# Tricycle Find 1930’s



## Phattiremike (Feb 4, 2018)

I found this little guy today.  It looks to be 1930’s “Junior” by Junior Toys.  I love the batwing handlebars and smack in the middle of the handlebar looks like a rocket ship.

I need grips and pedals if anyone has any for sale.  I will clean it up a bit and bring it into the house.

Mike


----------



## ridingtoy (Feb 5, 2018)

Nice to see it still has the head decal to identify the maker. These little bat wing trikes seem to be popular with collectors along with the '30s streamlined trikes.

Dave


----------



## Phattiremike (Feb 5, 2018)

I couldn’t pass it up Dave.  I need to find some grips and pedals, any clue where to start.
Mike


----------



## Casper (Feb 6, 2018)

Memory Lane Classics for the grips


----------



## Phattiremike (Feb 6, 2018)

Casper said:


> Memory Lane Classics for the grips



Thanks@casper


----------



## ridingtoy (Feb 7, 2018)

This trike probably had the solid rubber teardrop pedals originally.
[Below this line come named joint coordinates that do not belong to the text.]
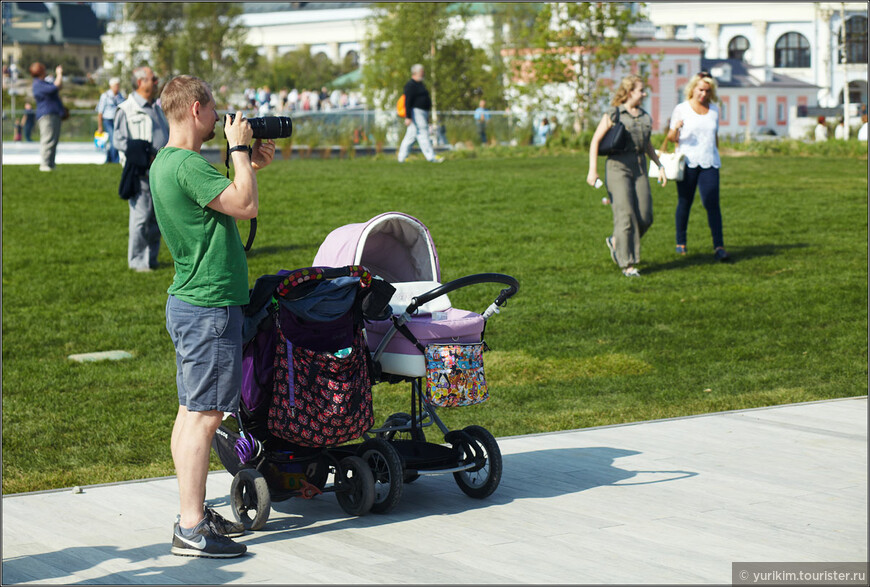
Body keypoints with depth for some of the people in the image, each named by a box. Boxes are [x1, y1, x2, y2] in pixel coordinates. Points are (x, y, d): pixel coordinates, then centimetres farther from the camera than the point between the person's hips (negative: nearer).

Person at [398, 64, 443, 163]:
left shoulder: (419, 84, 20)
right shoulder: (411, 85, -12)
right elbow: (407, 102, -18)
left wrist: (426, 117, 25)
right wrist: (408, 117, -24)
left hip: (422, 114, 10)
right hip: (416, 113, -10)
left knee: (410, 136, 9)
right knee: (423, 134, -12)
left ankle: (402, 157, 11)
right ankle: (431, 157, -15)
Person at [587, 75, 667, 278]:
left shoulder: (646, 118, 15)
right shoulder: (613, 115, -1)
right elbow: (595, 141, 1)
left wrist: (660, 165, 18)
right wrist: (592, 170, -6)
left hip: (640, 170, 5)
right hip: (618, 168, -5)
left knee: (645, 218, -2)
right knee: (626, 216, -11)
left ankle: (615, 242, 24)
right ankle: (627, 264, -5)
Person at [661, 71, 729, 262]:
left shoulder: (714, 110, 12)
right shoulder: (681, 109, 2)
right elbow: (671, 137, 1)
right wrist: (675, 128, -20)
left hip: (709, 163, 2)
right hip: (687, 162, -2)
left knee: (712, 204, -10)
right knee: (684, 203, 5)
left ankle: (718, 246, -14)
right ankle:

Other than ebay, which has a couple listings right now, I haven't seen any other place which has NOS or repop pedals in that style.

Dave


----------



## Phattiremike (Feb 7, 2018)

Thanks Dave.


----------



## Freqman1 (Feb 7, 2018)

I may have a set of grips. I can let you know this weekend. V/r Shawn


----------



## Phattiremike (Feb 8, 2018)

Freqman1 said:


> I may have a set of grips. I can let you know this weekend. V/r Shawn



Diameter is small I will measure them.
Thank you Shawn


----------



## Phattiremike (Feb 8, 2018)

3/8” Shawn if you have?
Mike


----------



## Freqman1 (Feb 8, 2018)

Phattiremike said:


> 3/8” Shawn if you have?
> Mike



I believe I do Mike--sitting in an airport right now though--I'll check when I get home. V/r Shawn


----------



## Phattiremike (Feb 8, 2018)

Safe travels.


----------



## jeep girl (Feb 18, 2018)

I have a similar bike
 I like it because it's extra small so you can easily display it!
Mine is on top of my fridge.


----------



## jeep girl (Feb 18, 2018)

I believe that the original grips were the pointed ones.


----------



## ridingtoy (Feb 18, 2018)

jeep girl said:


> I believe that the original grips were the pointed ones.



Yes, this style tricycle usually did have the pointed grips. Yours is in pretty good shape!

Dave


----------



## Phattiremike (Feb 19, 2018)

jeep girl said:


> I have a similar bike
> I like it because it's extra small so you can easily display it!
> Mine is on top of my fridge.
> 
> View attachment 756510



Your little trikes paint is killer.  That picture shows the correct pedals, thanks for posting.  I’m gonna clean it up it will come inside my house next to this 1930’s scooter.


----------